Chivas Tijuana
- Full name: Chivas Tijuana
- Nickname: Chivas
- Founded: 1997; 29 years ago
- Dissolved: 1999; 27 years ago
- Ground: Estadio del Cerro Colorado Tijuana, Baja California
- League: Defunct
| Home colours | Away colours |

= Chivas Tijuana =

Mexican football club

Chivas Tijuana, was a Mexican professional football club and former affiliate of Guadalajara. It was based in Tijuana, Baja California.

==History==
The club was founded in 1997 in Tijuana, Baja California, and was affiliated with Guadalajara from the Primera División de México. The city of Tijuana wanted to have a professional soccer club after many failed attempts with clubs Inter and Tijuana Stars.

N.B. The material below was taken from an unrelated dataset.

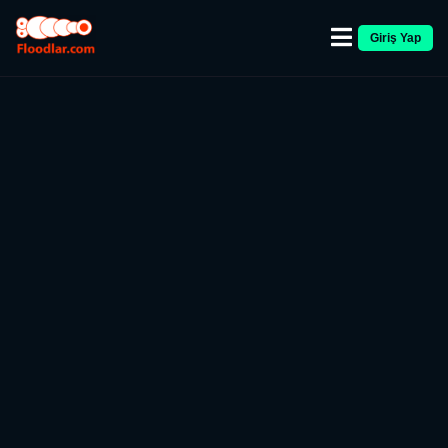
Giriş Yap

The club was acquired after the 1997 tournament when the Federación Mexicana de Fútbol (FMF) put four franchises for sale, one bought by Tijuana the others by Unión de Curtidores, América, Halcones de Querétaro, Tecos de la UAG, and Jaguares de Colima. The club counted on 18 players from San Luis Río Colorado, Mexicali, Rosarito, San Diego and a few more who contributed young talent but was relegated to the Segunda División de México.

In 1999, the club played its last year as Chivas Tijuana, after the Federación Mexicana de Fútbol decided that there could not be two clubs with the name Chivas. After the 1999 tournament, the club changed its name to Nacional Tijuana.